Rezension

Marie Aubert überzeugt mal wieder auf ganzer Linie

Eigentlich bin ich nicht so -

Eigentlich bin ich nicht so
von Marie Aubert

Bewertet mit 4.5 Sternen

Die norwegische Autorin hat nach „Erwachsene Menschen“ ein weiteres Highlight geschrieben. Wieder einmal zeigt sie ihr Händchen für komplexe Familiengeschichten und facettenreiche, unperfekte Hauptfiguren.

In wechselnden Perspektiven begleiten wir Hanne, Bård, Linnea und Nils über das Wochenende von Linneas Konfirmation. Hanne kehrt dafür erstmalig mit Partnerin und ohne ihr früheres Gewicht in ihre Heimat zurück. Dort gerät sie nicht nur an die Grenzen von (internalisierter) Fettfeindlichkeit, sondern muss auch feststellen, dass die OP viele grundlegende Probleme natürlich überhaupt nicht gelöst hat. Ihr Bruder Bård, der ein aus Hannes Perspektive erfolgreiches Leben führt, hat eine Affäre und plant seine Familie zu verlassen. Linnea macht die schmerzlichen Freundschaftserfahrungen eines Teenagers und Nils reflektiert über die Beziehungen zu seinen Kindern Hanne und Bård. In Rückblenden lernen wir zudem die komplexe Vergangenheit der erwachsenen Figuren kennen, sodass sich kein übereiltes Gut-Böse-Denken verfangen kann.
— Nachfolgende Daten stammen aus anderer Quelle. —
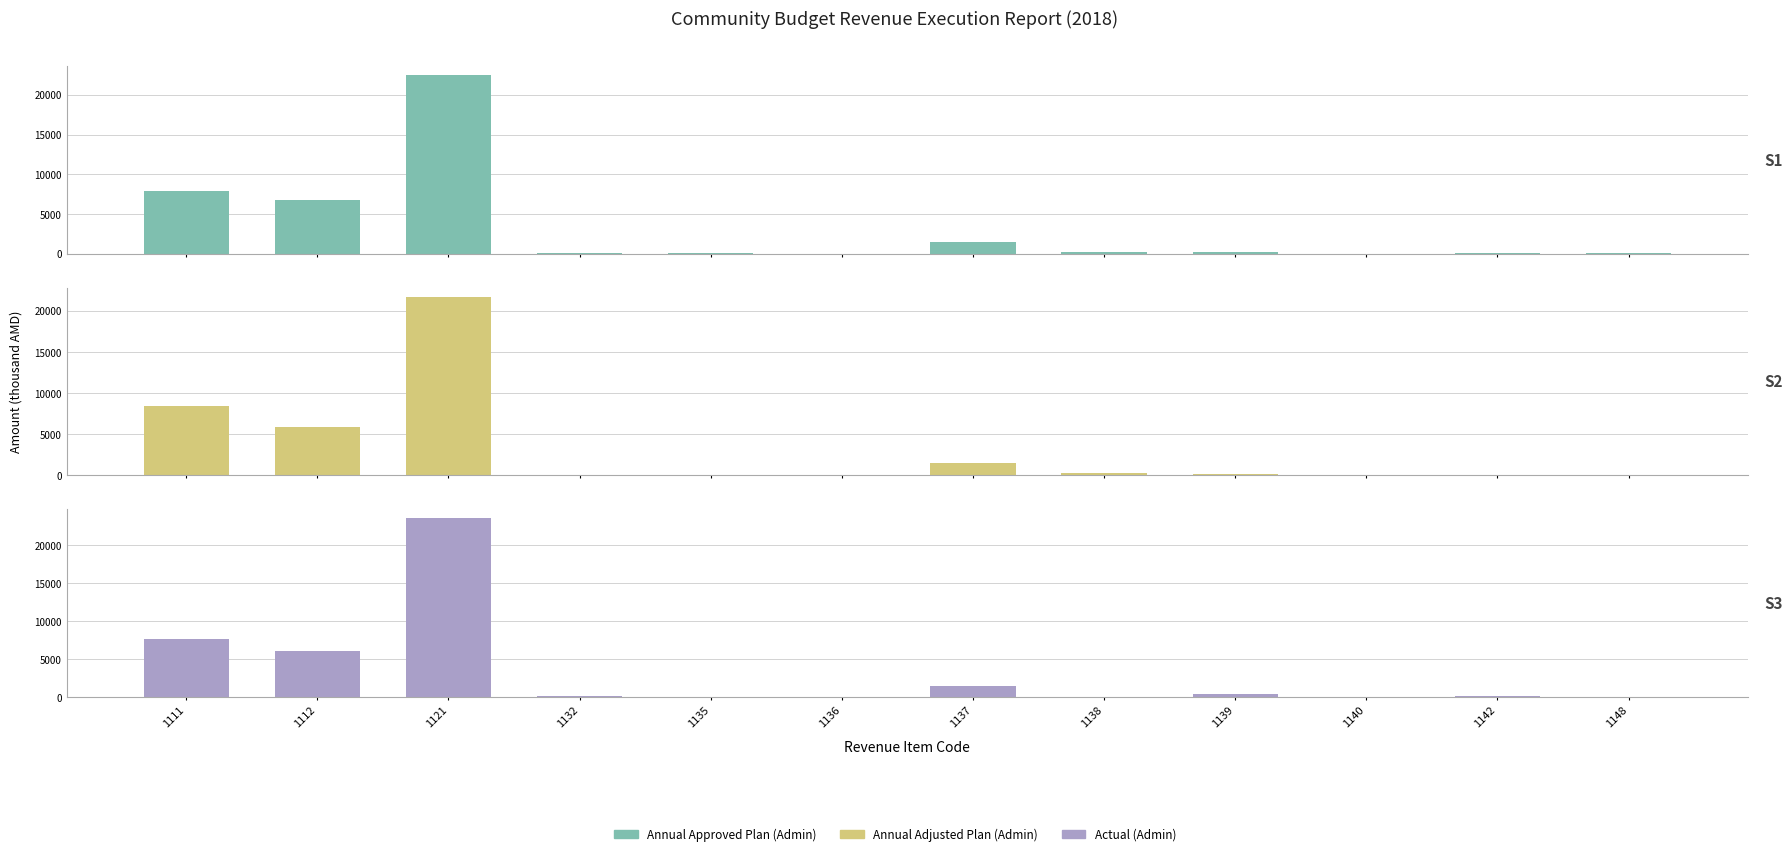

Reading right to left, transcribe all the data shown in this chart.

Annual Approved Plan (Admin): 1148=60.0	1142=100.0	1140=25.0	1139=200.0	1138=280.0	1137=1508.0	1136=0.0	1135=45.0	1132=45.0	1121=22486.9	1112=6738.7	1111=7888.6
Annual Adjusted Plan (Admin): 1148=60.0	1142=100.0	1140=25.0	1139=200.0	1138=280.0	1137=1508.0	1136=0.0	1135=45.0	1132=45.0	1121=21713.6	1112=5848.4	1111=8422.9
Actual (Admin): 1148=70.5	1142=128.6	1140=25.0	1139=400.0	1138=10.9	1137=1423.0	1136=5.0	1135=48.0	1132=140.0	1121=23587.0	1112=6098.1	1111=7619.8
Auberts Romane leben von authentischen Figuren, die sie mit allen problematischen Gedanken zeichnet. Und ich liebe das Nahbare, das Komplizierte, das Zum-Haare-Raufende - eben das ganze „Eigentlich bin ich nicht so“! Dieses neue Buch wird besonders von allem Unausgesprochenen geprägt, das wahrscheinlich alle aus der eigenen Familie kennen. Im Zuge der Geschichte spitzt sich das natürlich zu, doch trotz aller Differenzen gibt es immer wieder von Verbundenheit geprägte Momente.
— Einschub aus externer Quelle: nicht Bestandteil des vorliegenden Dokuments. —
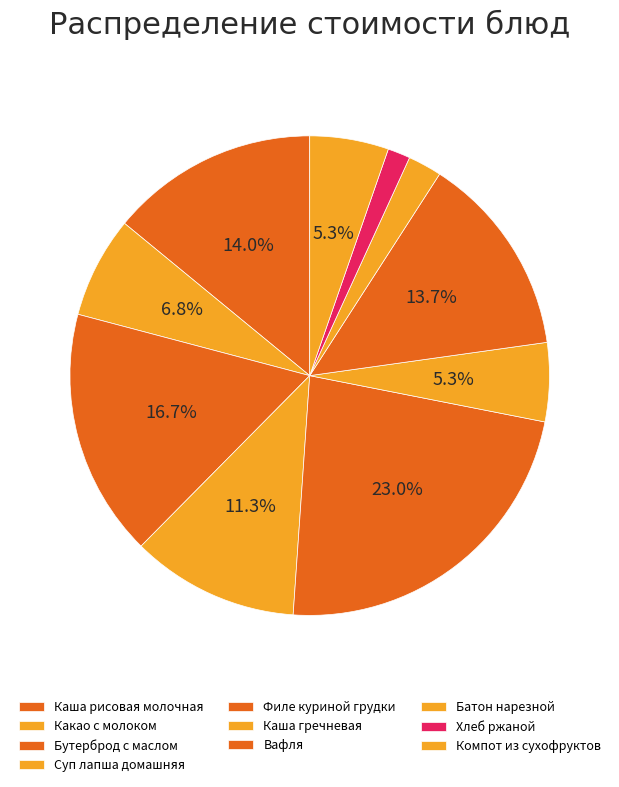

Does any single category account for the majority?

No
Dieses Buch ist kein Wohlfühlbuch, aber es ist auch nicht das Gegenteil davon. Es ist ehrlich, verzwickt und dabei so nahbar, dass ich es nicht aus der Hand legen konnte. Das Ende hätte ich mir ein bisschen weniger offen gewünscht, andererseits passt das auch völlig zur Komplexität der Geschichte (und des Lebens).